I swallowed hard. My hands were still on his chest, his heartbeat echoing beneath my palms.
"You're not bleeding all over me," I said softly.
He smiled, but it was a tired one. "But I might, if we don't stop now."
I let out a breath, a reluctant, aching one. I didn't want to stop. I wanted to keep falling, to wrap myself around him and lose everything else in the warmth of his skin and the tenderness in his eyes.
But I also wanted him to feel safe. Not just with me—but with himself.
So I nodded. "Okay."
He looked at me, like he was expecting more protest, more resistance. But I just touched his cheek with trembling fingers and whispered, "I'd wait forever for you."
He closed his eyes at that, as if the words were too much.
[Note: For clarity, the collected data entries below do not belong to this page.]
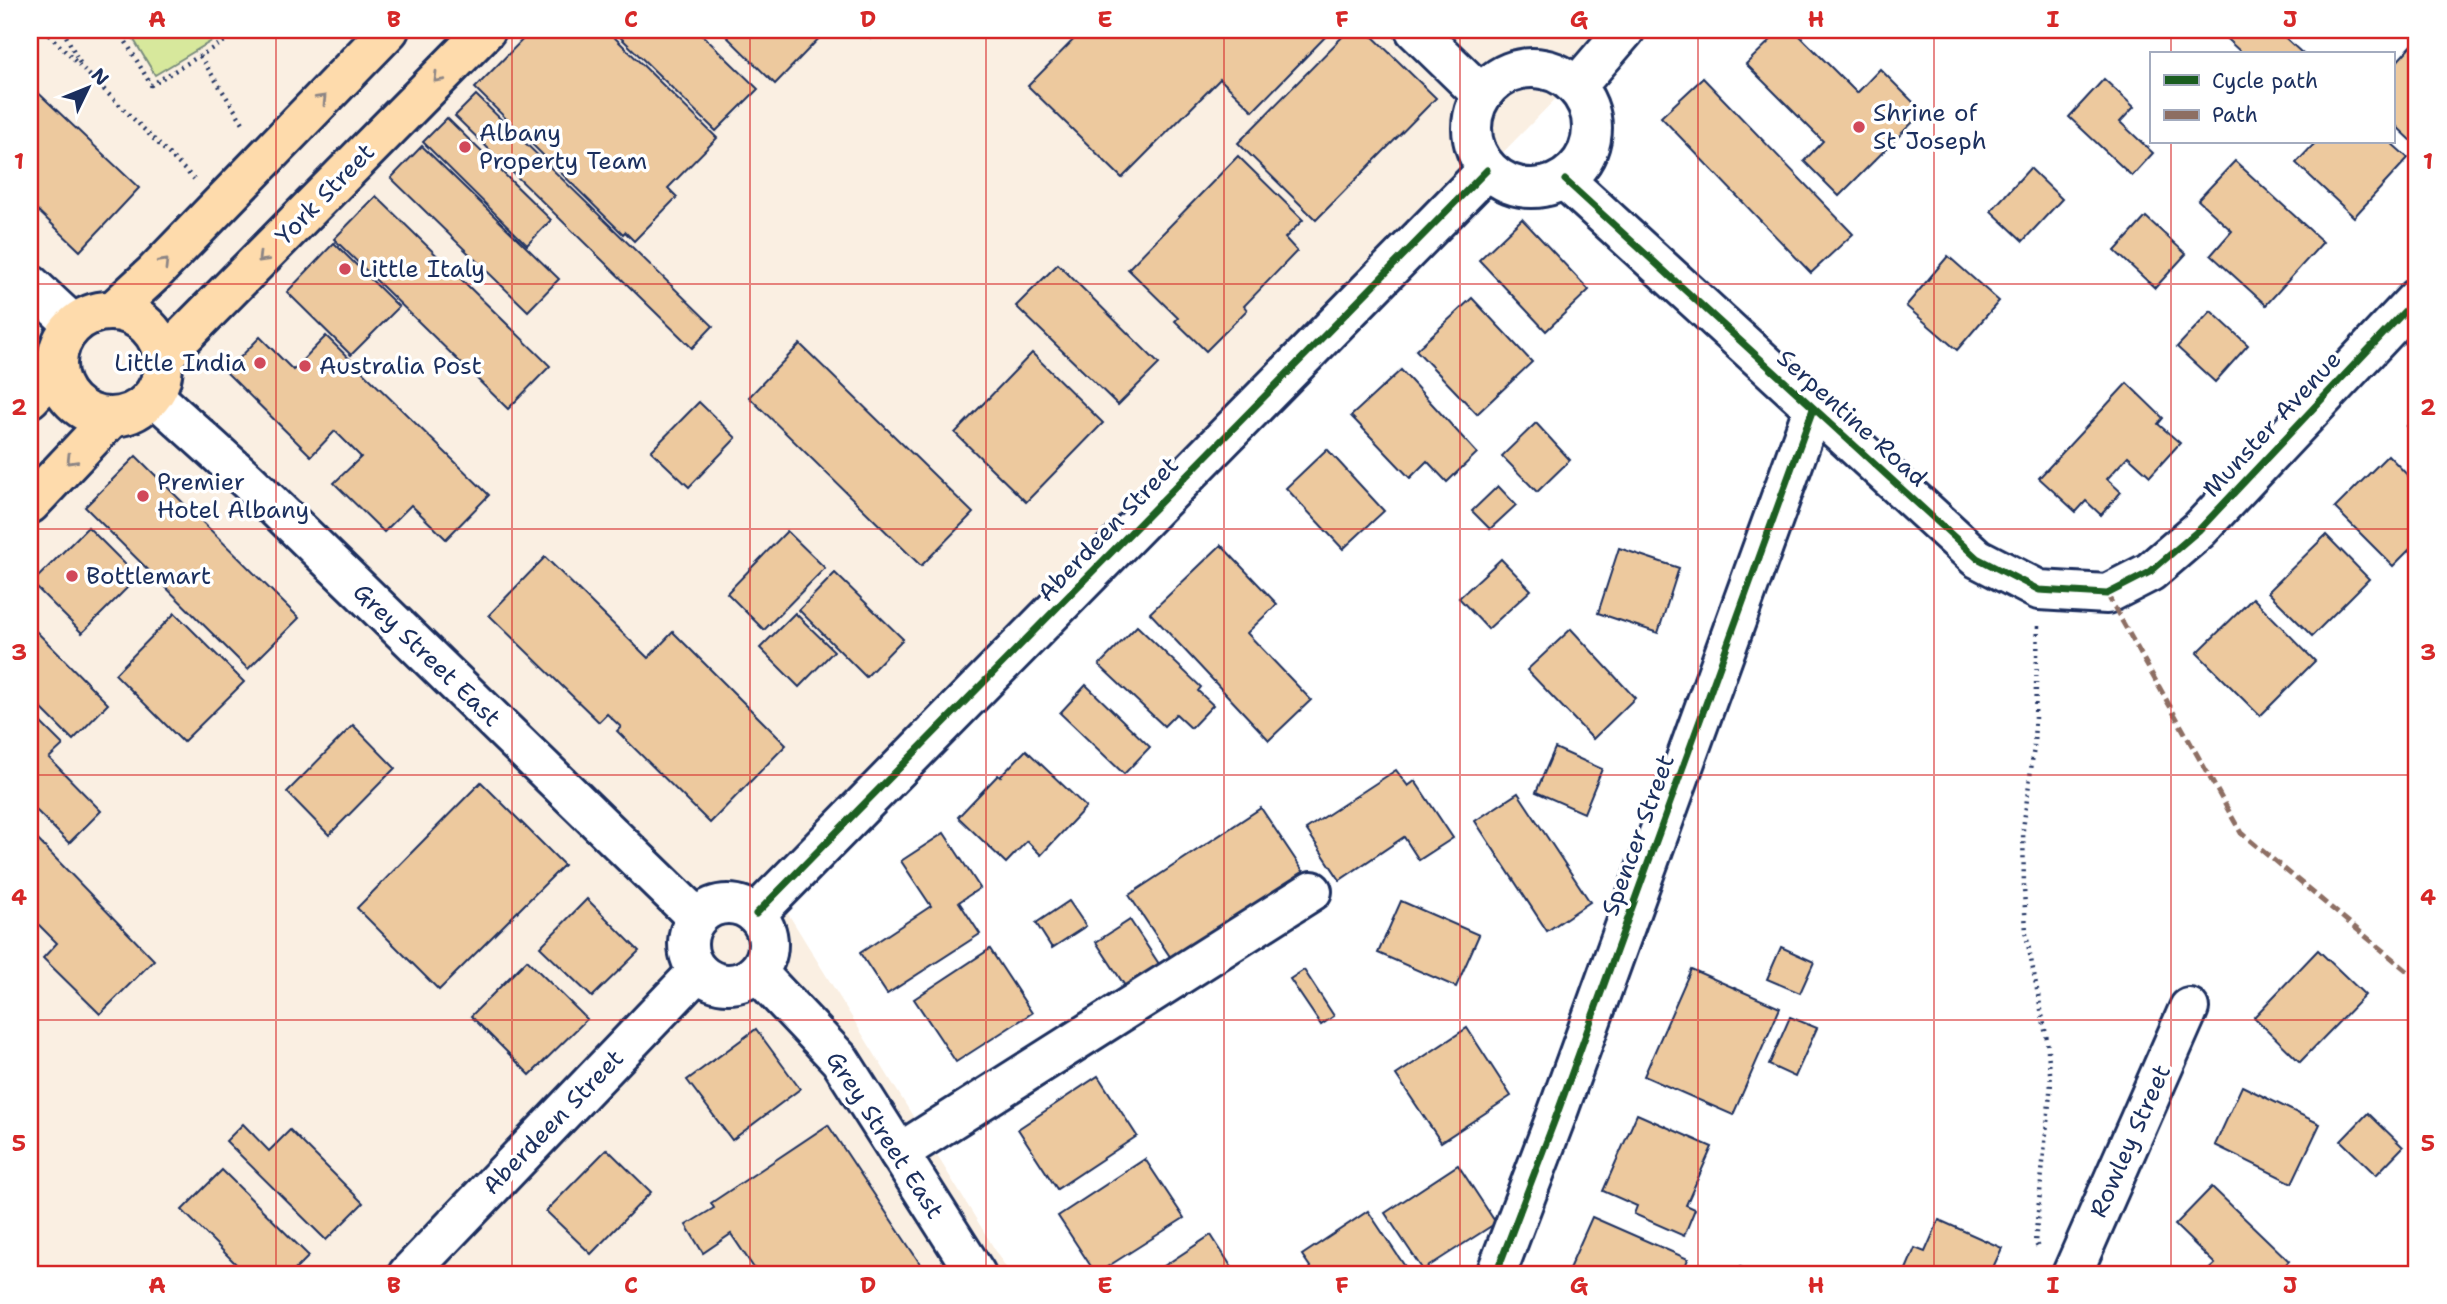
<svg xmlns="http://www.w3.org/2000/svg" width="2447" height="1304" font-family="'Shantell Sans',sans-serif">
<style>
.built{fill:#faefe2}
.green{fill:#d7e89c;stroke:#798c7d;stroke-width:2}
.building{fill:#edc99e;stroke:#1b2f5e;stroke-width:2}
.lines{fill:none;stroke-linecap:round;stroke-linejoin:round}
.minor-casing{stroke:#1b2f5e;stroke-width:44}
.major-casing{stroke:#1b2f5e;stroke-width:44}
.path{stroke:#1b2f5e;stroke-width:4.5;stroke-dasharray:2 5;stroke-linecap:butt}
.minor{stroke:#fff;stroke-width:38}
.major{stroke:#fedbac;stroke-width:38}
.quiet{stroke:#8d6e63;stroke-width:5;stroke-dasharray:10 5;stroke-linecap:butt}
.cycleway-casing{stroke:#fff;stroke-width:11}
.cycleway{stroke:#1b5e20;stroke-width:7}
.oneway{stroke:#8c8585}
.grid{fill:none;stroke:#d62828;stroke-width:2;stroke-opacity:0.55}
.poi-dot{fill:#d1495b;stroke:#fff;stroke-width:2.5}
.labels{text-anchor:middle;stroke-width:7;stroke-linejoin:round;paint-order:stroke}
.poi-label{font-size:24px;fill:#1b2f5e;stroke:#fff;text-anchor:start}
.street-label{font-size:24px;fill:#1b2f5e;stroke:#fff}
.neatline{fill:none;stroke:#d62828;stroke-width:2.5}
.grid-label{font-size:23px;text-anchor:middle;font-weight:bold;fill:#d62828}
</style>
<rect width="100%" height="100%" fill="#fff"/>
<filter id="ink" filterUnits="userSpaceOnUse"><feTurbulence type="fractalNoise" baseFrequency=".0143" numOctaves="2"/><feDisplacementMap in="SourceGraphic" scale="14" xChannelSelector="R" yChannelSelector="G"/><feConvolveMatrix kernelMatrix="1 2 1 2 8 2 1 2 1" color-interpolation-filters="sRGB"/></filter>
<g filter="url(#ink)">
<path class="built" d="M30,30H1623L776,894L1010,1274H30Z"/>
<path class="green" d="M128,30H230L155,75Z"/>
<g class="building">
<path d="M532,30H607L717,138L668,188L677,197L634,241L625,232L623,234L475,88Z"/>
<path d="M613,30H697L758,89L716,131Z"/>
<path d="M720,30H827L775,84Z"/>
<path d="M863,30H879L871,38Z"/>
<path d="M1083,30H1332L1253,111L1220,79L1122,178L1028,86Z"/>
<path d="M1349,30H1366L1436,98L1316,220L1238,143Z"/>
<path d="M1781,30H1794L1857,93L1880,69L1923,112L1839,196L1804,161L1823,141L1746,64Z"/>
<path d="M2217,30H2277L2303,54H2243Z"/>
<path d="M2413,44L2417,48V146L2393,123V66Z"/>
<path d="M1703,78L1853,234L1811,273L1661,117Z"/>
<path d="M2104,79L2134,107L2120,122L2153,153L2132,176L2069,117Z"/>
<path d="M30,85L139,188L80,251L30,203Z"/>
<path d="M476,95L713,326L692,348L455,116Z"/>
<path d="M447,118L551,220L527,245L423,142Z"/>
<path d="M2316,142H2390L2408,158L2354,217L2296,163Z"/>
<path d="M422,146L559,279L528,311L391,178Z"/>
<path d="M1238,156L1303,220L1285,238L1297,251L1244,306L1247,310L1206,351L1175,321L1178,318L1128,269Z"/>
<path d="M2235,161L2323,242L2266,305L2211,255L2232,231L2198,200Z"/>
<path d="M2030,168L2062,199L2023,241L1991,211Z"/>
<path d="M376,196L550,366L508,409L334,239Z"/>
<path d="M2146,217L2186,254L2155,288L2115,251Z"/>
<path d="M1522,219L1589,290L1546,331L1479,260Z"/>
<path d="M334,243L399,307L351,355L287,292Z"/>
<path d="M1948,256L1999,301L1957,350L1906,306Z"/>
<path d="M1058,264L1159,364L1118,405L1016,306Z"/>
<path d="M1472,298L1532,362L1477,414L1416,350Z"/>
<path d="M2211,311L2248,345L2215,382L2177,347Z"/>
<path d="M326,336L489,495L446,539L411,505L384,532L334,483L361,457L335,431L311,456L226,372L260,337L293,370Z"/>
<path d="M800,344L973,513L921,566L749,397Z"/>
<path d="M1032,353L1103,423L1026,502L955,433Z"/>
<path d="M1401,370L1477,453L1447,482L1427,461L1410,478L1351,416Z"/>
<path d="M2127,383L2163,418L2158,424L2180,443L2150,476L2128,456L2107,479L2121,492L2101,515L2086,501L2076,512L2039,478Z"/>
<path d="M699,402L736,438L689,487L651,451Z"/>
<path d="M2417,416V436L2407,426Z"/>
<path d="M1536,423L1570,460L1537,492L1502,456Z"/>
<path d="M1327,449L1384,511L1343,549L1286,488Z"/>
<path d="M2388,455L2417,485V542L2393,566L2335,508Z"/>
<path d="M136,456L299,618L248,669L85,507Z"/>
<path d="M1498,486L1516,505L1490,529L1472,511Z"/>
<path d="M88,527L138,577L82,633L32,583Z"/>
<path d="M787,531L825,568L764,630L727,593Z"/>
<path d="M2326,535L2369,579L2312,636L2268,592Z"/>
<path d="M1221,545L1277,604L1247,633L1311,700L1269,740L1150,613Z"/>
<path d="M1619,548L1679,568L1658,633L1598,613Z"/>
<path d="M545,557L648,658L673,632L786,745L710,823L617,731L621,727L607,714L599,722L489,615Z"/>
<path d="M1501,559L1531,590L1488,629L1459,598Z"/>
<path d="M835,573L903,639L866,677L799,610Z"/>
<path d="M2253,598L2315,661L2260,716L2197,653Z"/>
<path d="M175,613L244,682L183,742L115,674Z"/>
<path d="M795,613L834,651L799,687L760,648Z"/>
<path d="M30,625L108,704L73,740L30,697Z"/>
<path d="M1137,626L1201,687L1198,691L1213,705L1191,728L1176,714L1164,726L1099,665Z"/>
<path d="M1571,629L1635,698L1593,739L1527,670Z"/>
<path d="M1086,685L1150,747L1124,774L1060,713Z"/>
<path d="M30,712L63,745L49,758L101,811L69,843L30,804Z"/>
<path d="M353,725L395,768L329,835L287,792Z"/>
<path d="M1555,748L1602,769L1584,813L1536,792Z"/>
<path d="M1026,750L1086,807L1041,855L1027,841L1006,863L958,817L998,775L1000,777Z"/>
<path d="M1396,770L1408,786L1415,781L1453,838L1419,860L1404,837L1340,880L1306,829Z"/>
<path d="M481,782L564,865L439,990L357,908Z"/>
<path d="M1518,793L1590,902L1547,931L1475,821Z"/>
<path d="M1261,808L1307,877L1175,964L1129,895Z"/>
<path d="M944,833L980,888L959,902L980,934L887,994L860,953L931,906L901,861Z"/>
<path d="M32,834L154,960L100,1014L43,958L57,943L30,916V836Z"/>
<path d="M587,899L639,951L592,997L540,947Z"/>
<path d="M1069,901L1086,926L1052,948L1036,923Z"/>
<path d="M1401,901L1479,935L1456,987L1378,953Z"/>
<path d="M1130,920L1163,970L1129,992L1096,942Z"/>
<path d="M1781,947L1814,962L1800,993L1767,979Z"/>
<path d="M990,949L1032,1013L956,1062L914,999Z"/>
<path d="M2318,950L2365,995L2300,1062L2254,1017Z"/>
<path d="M527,960L587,1019L530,1075L471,1016Z"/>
<path d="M1691,969L1780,1008L1733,1115L1644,1076Z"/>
<path d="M1304,970L1334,1016L1321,1025L1290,979Z"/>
<path d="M1790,1017L1817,1028L1795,1077L1769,1065Z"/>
<path d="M1467,1028L1511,1096L1441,1142L1396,1075Z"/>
<path d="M756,1029L800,1089L732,1140L687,1080Z"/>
<path d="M1098,1076L1137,1136L1057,1189L1018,1129Z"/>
<path d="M2242,1086L2320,1124L2292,1183L2215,1145Z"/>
<path d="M2368,1113L2403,1147L2376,1175L2341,1141Z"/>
<path d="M1637,1114L1712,1147L1686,1205L1695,1209L1684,1236L1634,1214L1637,1206L1603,1191Z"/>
<path d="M243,1124L269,1151L290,1130L363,1203L326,1240L226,1141Z"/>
<path d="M828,1125L927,1274H758L731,1234L703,1253L686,1225L714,1208L711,1203Z"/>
<path d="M607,1149L651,1192L591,1254L546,1211Z"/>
<path d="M1145,1159L1184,1218L1096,1274L1058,1216Z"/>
<path d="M1458,1165L1496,1223L1423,1270L1385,1213Z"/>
<path d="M222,1170L309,1256L291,1274H246L182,1210Z"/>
<path d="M2212,1187L2289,1261L2277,1274H2204L2215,1264L2175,1225Z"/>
<path d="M1368,1211L1410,1274H1315L1302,1255Z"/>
<path d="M1592,1217L1688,1259L1682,1274H1575L1568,1271Z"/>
<path d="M1939,1220L2002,1248L1990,1274H1904L1915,1248L1925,1252Z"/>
<path d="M1211,1235L1236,1274H1152Z"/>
<path d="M1740,1267L1757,1274H1737Z"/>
</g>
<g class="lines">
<defs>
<g id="minor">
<path d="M1415,30L1481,94"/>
<circle cx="1532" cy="128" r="60"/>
<path d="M1576,87L1625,30"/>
<path d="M1565,180L1977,558L2039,590L2107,594L2150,572L2199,530L2417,298"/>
<path d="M30,284L73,324"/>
<path d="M154,396L248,481L697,918"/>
<circle cx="728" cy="944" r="40"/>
<path d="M756,914L1487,170"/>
<path d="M757,972L840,1060L976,1274"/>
<path d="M899,1153L1312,891"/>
<path d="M408,1274L698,971"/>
<path d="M1496,1274L1557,1114L1813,409"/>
<path d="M2072,1274L2189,1008"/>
</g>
<g id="major">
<path d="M114,310L153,274L389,30"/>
<circle cx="110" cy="364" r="53"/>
<path d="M164,356L486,30"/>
<path d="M30,398L57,370"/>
<path d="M30,504L112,417"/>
</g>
</defs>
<use href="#minor" class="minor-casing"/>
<use href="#major" class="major-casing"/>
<g class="path">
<path d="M44,30L194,179"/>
<path d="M63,30L80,63"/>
<path d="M119,30L151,85L243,30"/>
<path d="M200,56L245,126"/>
<path d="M2038,626L2034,747L2023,829L2024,887L2026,934L2047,1040L2051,1083L2035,1242L2039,1249"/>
</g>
<use href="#minor" class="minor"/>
<use href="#major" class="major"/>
<path class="quiet" d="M2107,594L2241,833L2417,979"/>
<defs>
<g id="cycleway">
<path d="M1565,180L1977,558L2039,590L2107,594L2150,572L2199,530L2417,298"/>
<path d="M756,914L1487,170"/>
<path d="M1496,1274L1557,1114L1813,409"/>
</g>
</defs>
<use href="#cycleway" class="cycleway-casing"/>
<use href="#cycleway" class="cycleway"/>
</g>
<defs><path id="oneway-chevron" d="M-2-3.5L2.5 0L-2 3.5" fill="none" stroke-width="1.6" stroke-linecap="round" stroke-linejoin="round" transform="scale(1.75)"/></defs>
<g class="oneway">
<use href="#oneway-chevron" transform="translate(438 78) rotate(134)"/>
<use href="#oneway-chevron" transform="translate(322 99) rotate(-46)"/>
<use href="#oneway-chevron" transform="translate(262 258) rotate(134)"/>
<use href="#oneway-chevron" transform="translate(164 263) rotate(-46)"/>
<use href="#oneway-chevron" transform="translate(71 460) rotate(134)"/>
</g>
</g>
<path class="grid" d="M276,30V1274M512,30V1274M750,30V1274M986,30V1274M1224,30V1274M1460,30V1274M1698,30V1274M1934,30V1274M2171,30V54M2171,142V1274M30,284H2417M30,529H2417M30,775H2417M30,1020H2417"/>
<g class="poi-dot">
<circle cx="1859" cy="127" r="7"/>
<circle cx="465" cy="147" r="7"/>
<circle cx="345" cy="269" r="7"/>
<circle cx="260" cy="363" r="7"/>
<circle cx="305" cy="366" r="7"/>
<circle cx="143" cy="496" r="7"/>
<circle cx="72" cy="576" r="7"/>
</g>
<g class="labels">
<g class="poi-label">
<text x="1873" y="121">Shrine of<tspan x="1873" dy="28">St Joseph</tspan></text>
<text x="479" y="141">Albany<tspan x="479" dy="28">Property Team</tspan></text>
<text x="359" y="277">Little Italy</text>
<text x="246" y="371" text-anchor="end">Little India</text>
<text x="319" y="374">Australia Post</text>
<text x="157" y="490">Premier<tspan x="157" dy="28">Hotel Albany</tspan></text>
<text x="86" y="584">Bottlemart</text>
</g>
<g class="street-label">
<text transform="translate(325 194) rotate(-46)" y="8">York Street</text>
<text transform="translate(1852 418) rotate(42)" y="8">Serpentine Road</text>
<text transform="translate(2272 424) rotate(-47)" y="8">Munster Avenue</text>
<text transform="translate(1108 529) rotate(-46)" y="8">Aberdeen Street</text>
<text transform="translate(427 655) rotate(44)" y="8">Grey Street East</text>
<text transform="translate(1638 835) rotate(-70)" y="8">Spencer Street</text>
<text transform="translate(553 1122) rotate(-46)" y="8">Aberdeen Street</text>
<text transform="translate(885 1135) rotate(57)" y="8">Grey Street East</text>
<text transform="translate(2130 1141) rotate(-66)" y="8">Rowley Street</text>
</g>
</g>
<rect width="2447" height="1304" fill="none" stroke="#fff" stroke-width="77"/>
<rect x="2150" y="52" width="245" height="91" fill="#ffffff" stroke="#a4acbf" stroke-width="2"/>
<rect x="2164" y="75" width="35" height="10" fill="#1b5e20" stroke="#a4acbf" stroke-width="2"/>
<text x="2212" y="88" font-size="21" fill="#1b2f5e">Cycle path</text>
<rect x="2164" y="110" width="35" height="10" fill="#8d6e63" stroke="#a4acbf" stroke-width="2"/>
<text x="2212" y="122" font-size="21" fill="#1b2f5e">Path</text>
<g transform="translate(88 88) rotate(47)" stroke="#ffffff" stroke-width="5" paint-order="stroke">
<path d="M0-5L12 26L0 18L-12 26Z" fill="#1b2f5e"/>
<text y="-10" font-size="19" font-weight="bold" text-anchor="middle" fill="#1b2f5e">N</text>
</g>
<rect x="38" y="38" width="2370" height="1228" class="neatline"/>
<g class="grid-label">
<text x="157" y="27">A</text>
<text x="394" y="27">B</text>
<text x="631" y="27">C</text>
<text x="868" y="27">D</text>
<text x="1105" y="27">E</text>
<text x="1342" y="27">F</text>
<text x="1579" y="27">G</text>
<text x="1816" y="27">H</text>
<text x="2053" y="27">I</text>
<text x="2290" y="27">J</text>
<text x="19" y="169">1</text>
<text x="2428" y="169">1</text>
<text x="19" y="415">2</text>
<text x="2428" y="415">2</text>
<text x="19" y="660">3</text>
<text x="2428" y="660">3</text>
<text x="19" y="905">4</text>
<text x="2428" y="905">4</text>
<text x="19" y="1151">5</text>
<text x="2428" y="1151">5</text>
<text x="157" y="1293">A</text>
<text x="394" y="1293">B</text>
<text x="631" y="1293">C</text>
<text x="868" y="1293">D</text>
<text x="1105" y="1293">E</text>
<text x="1342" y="1293">F</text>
<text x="1579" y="1293">G</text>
<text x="1816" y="1293">H</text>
<text x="2053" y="1293">I</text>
<text x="2290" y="1293">J</text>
</g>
</svg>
Or maybe just enough.
He pulled me into his arms then, our bodies still damp from the pool, curling together on the sheets with the windows cracked open to the sound of waves. His fingers found mine beneath the sheets, lacing them together like a promise.
And in that moment, even without going further—I had never felt so close to him.
Because sometimes the bravest kind of love is the one that pauses. The one that says not yet but still holds you like you're everything.